Automation isn’t free
Of course Automation isn’t free. Tools are expensive.
But you know you need to invest if you want to reap rewards.
Return on investment calculations are how you make it appear free to people who ask.
The right way to calculate the return on investment is to:
- Calculate the tool investment
- Calculate the cost of a job as if done by humans
- Assume that automating the job is free
- Divide the investment by the cost of the job
- This gives you the number of times you have to run the job to achieve the required return on investment via automation
The simple process above is explained below in more detail; to help complicate the explanation and make you feel that this guide has provided more valuable information than it actually has.
Calculate the tool investment.
First we want to calculate the tool investment.
For example:
Let us assume that Tool X costs £100,000.
Did you spot my deliberate mistake? Don’t worry if you didn’t, it’s natural to use normal language when talking about these things. Particularly if it’s your first automation project. You’ll learn to communicate properly over time.
We never say that a tool “costs” money.
We say that “we invest in the tool”.
Let us assume that we invest £100,000 in Tool X.
Calculate The Cost of the Job
People cost money. The job they do costs money. We want to invest money, not pay for costs.
- Tool X will automate task Y.
- We have 10 people doing Task Y
- Each person costs us £350 per day
10 * £350 = £3500
Currently we have 10 people doing variations of task Y on a daily basis.
Obviously we don’t know exactly what they do, but they call it task Y and there are 10 of them.
Let’s assume those people cost us £350 a day.
Yes they are the lowest paid team members, but a penny saved is a penny earned. And these are people costs remember, not resource costs, that means this money comes out of your Operational or Recurring budget, rather than the company Capital budget.
That means that those 10 people cost us/you £3500 a day.

* _Job item A_
From the passage on automation costs, list the four steps in the bulleted procedure for calculating return on investment that begin with a verb. Leave out the bullet that describes the result.
* _Job item B_
Using the passage on automation costs, answer these questions:
(i) What does the passage say we never say about a tool?
(ii) How much is each person doing Task Y assumed to cost per day?
(iii) Which budget does the passage say people costs come out of?
* _Job item C_
From the passage on automation costs, reproduce the text word for word, starting at "We say that" up to and including "a daily basis.".

* _Excerpted records_

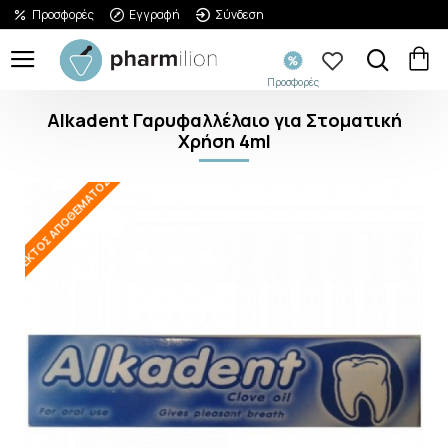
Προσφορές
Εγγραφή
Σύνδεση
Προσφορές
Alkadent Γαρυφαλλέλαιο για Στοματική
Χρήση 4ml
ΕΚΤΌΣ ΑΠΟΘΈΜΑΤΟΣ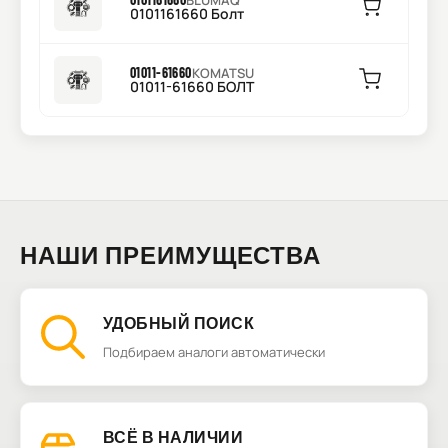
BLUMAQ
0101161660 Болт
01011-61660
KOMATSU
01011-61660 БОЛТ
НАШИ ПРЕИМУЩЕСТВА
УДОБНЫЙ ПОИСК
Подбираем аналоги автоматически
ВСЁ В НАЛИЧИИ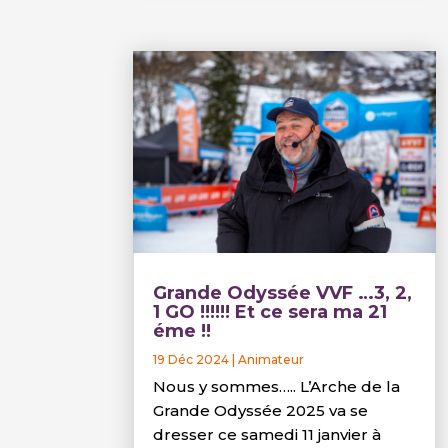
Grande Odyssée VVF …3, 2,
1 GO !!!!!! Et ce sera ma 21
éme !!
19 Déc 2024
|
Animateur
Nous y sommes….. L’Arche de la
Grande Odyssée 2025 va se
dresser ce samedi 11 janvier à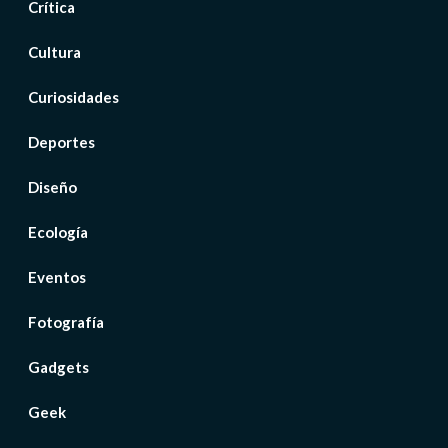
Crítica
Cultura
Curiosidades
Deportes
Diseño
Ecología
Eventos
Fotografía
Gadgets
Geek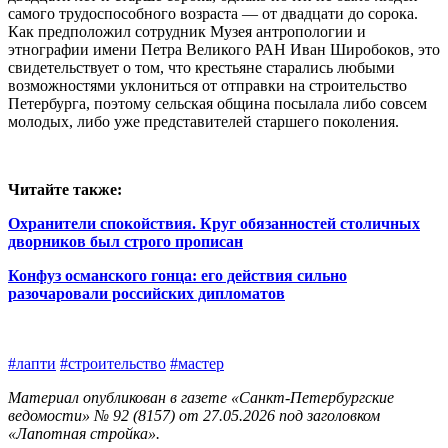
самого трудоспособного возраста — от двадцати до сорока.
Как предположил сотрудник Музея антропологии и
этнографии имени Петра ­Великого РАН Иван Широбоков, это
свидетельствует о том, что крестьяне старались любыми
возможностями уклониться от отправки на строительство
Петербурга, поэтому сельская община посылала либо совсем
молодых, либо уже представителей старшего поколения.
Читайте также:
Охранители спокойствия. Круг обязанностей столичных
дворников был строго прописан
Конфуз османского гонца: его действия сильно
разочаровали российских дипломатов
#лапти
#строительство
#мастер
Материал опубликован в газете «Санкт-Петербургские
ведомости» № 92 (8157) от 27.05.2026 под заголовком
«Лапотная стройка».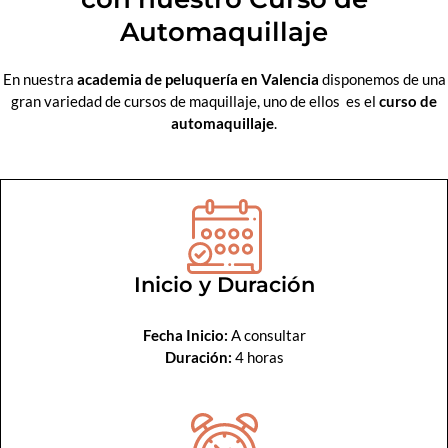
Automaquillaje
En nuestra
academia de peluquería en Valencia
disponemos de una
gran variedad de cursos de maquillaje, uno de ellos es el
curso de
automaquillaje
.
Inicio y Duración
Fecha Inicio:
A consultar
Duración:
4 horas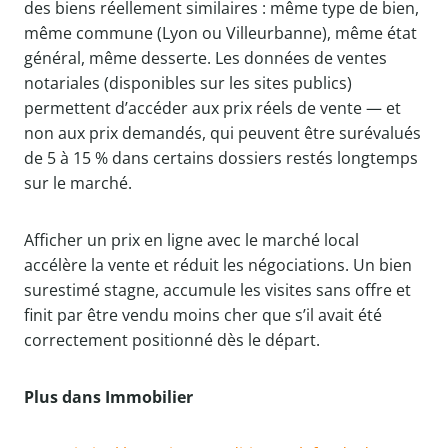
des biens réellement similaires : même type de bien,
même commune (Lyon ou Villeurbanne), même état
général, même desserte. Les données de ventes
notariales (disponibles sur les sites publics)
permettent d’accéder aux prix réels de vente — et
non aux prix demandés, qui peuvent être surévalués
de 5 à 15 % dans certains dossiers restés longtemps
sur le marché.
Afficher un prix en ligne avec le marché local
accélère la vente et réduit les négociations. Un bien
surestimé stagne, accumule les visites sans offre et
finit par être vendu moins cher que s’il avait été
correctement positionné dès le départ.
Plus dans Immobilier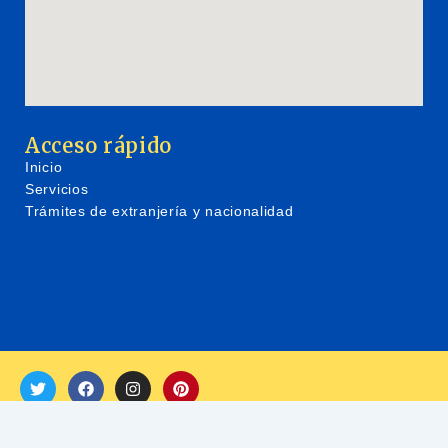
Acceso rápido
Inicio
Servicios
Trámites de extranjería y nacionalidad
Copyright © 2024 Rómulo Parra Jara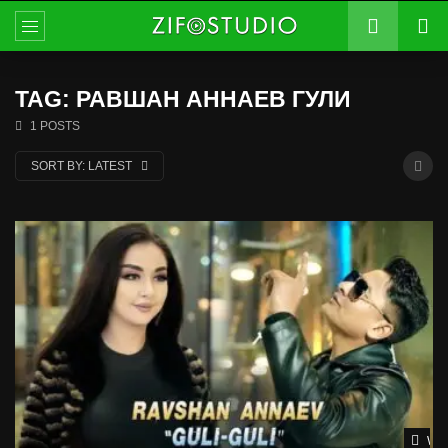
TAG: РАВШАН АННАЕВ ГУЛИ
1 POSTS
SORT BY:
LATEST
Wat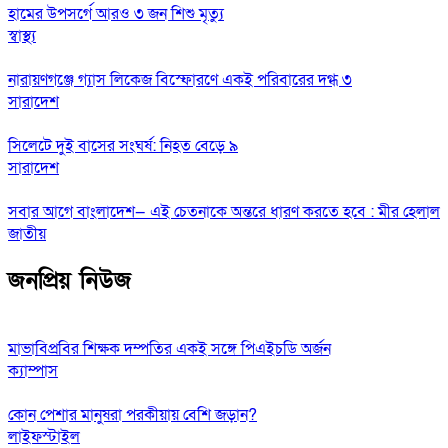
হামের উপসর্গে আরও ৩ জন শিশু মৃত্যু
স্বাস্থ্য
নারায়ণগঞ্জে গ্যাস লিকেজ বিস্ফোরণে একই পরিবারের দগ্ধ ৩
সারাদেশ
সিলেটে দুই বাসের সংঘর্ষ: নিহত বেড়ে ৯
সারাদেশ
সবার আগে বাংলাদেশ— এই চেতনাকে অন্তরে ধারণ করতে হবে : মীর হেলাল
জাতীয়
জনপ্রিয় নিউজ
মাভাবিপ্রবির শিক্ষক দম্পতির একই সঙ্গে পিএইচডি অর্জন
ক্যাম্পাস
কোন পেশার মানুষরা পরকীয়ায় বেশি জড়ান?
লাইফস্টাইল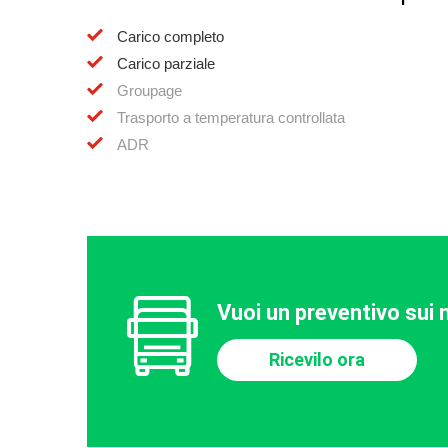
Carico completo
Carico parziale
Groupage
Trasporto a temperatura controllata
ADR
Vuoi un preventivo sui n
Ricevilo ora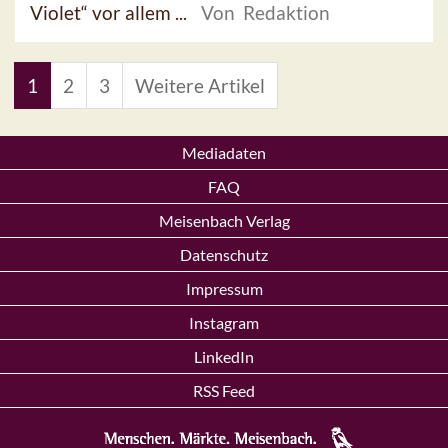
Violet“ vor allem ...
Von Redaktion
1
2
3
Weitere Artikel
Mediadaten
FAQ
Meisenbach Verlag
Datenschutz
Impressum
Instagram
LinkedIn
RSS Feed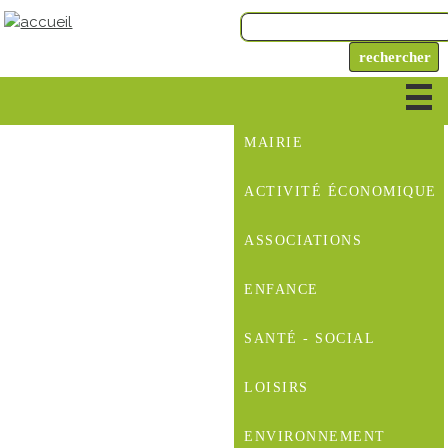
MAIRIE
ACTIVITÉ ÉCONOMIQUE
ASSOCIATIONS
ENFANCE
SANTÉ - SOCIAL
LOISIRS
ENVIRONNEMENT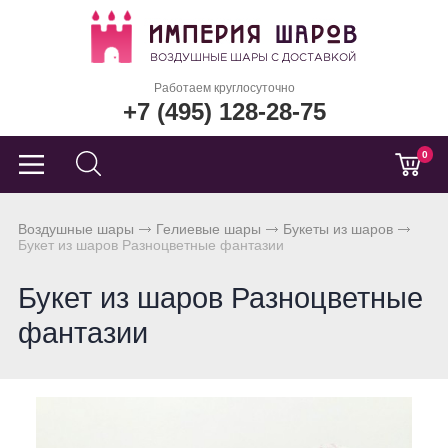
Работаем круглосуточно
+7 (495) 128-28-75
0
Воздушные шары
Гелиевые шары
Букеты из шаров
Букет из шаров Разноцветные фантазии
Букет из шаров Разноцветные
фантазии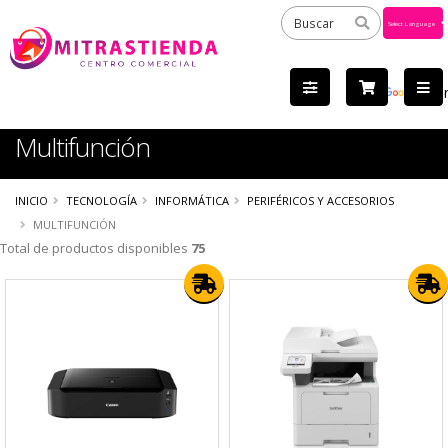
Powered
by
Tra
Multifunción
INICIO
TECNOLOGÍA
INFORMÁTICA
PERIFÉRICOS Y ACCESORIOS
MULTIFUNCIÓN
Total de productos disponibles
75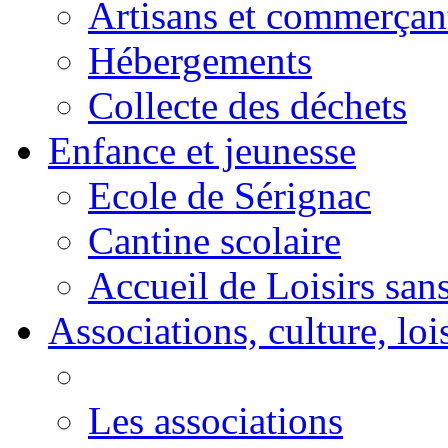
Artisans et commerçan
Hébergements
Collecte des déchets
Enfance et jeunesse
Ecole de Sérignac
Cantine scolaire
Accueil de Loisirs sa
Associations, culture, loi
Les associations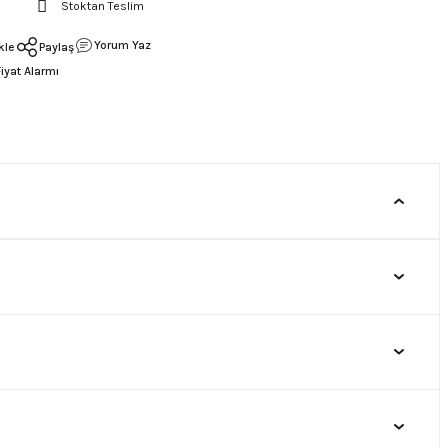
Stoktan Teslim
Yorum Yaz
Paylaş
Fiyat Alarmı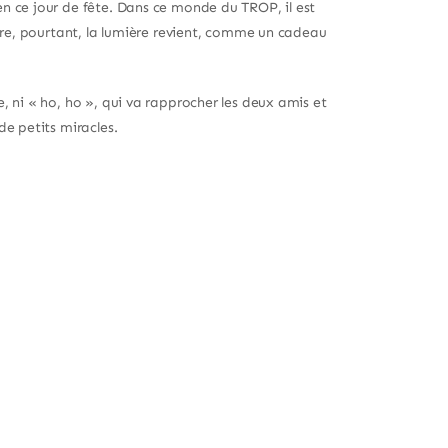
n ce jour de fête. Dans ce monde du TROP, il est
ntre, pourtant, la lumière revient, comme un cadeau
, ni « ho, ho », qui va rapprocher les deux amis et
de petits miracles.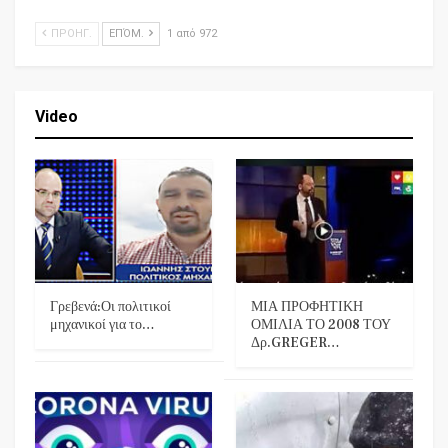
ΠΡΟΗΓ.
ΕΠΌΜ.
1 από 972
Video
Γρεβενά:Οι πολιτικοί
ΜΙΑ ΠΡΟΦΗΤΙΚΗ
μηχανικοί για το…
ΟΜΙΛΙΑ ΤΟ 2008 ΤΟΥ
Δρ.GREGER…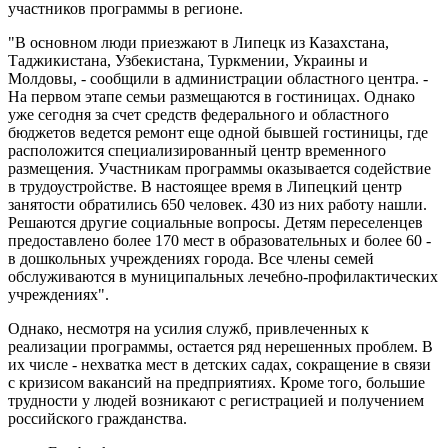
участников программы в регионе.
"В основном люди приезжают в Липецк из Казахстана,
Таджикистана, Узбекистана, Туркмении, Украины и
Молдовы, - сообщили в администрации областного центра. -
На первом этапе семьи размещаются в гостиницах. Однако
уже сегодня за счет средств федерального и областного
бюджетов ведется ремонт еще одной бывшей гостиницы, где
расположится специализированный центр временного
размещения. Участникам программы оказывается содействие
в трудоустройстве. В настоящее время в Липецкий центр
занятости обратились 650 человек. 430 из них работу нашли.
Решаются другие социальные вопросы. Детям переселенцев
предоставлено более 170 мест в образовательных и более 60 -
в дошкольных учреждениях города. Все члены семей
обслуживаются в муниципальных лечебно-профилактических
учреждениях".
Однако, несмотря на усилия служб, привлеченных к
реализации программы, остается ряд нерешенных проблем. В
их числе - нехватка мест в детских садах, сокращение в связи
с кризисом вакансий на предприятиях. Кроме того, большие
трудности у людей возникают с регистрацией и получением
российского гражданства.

* _Written response A_
- Calculate the tool investment
- Calculate the cost of a job as if done by humans
- Assume that automating the job is free
- Divide the investment by the cost of the job

* _Written response B_
(i) That a tool "costs" money.
(ii) £350 per day.
(iii) The Operational or Recurring budget.

* _Written response C_
We say that “we invest in the tool”.
Let us assume that we invest £100,000 in Tool X.
Calculate The Cost of the Job
People cost money. The job they do costs money. We want to invest money, not pay for costs.
- Tool X will automate task Y.
- We have 10 people doing Task Y
- Each person costs us £350 per day
10 * £350 = £3500
Currently we have 10 people doing variations of task Y on a daily basis.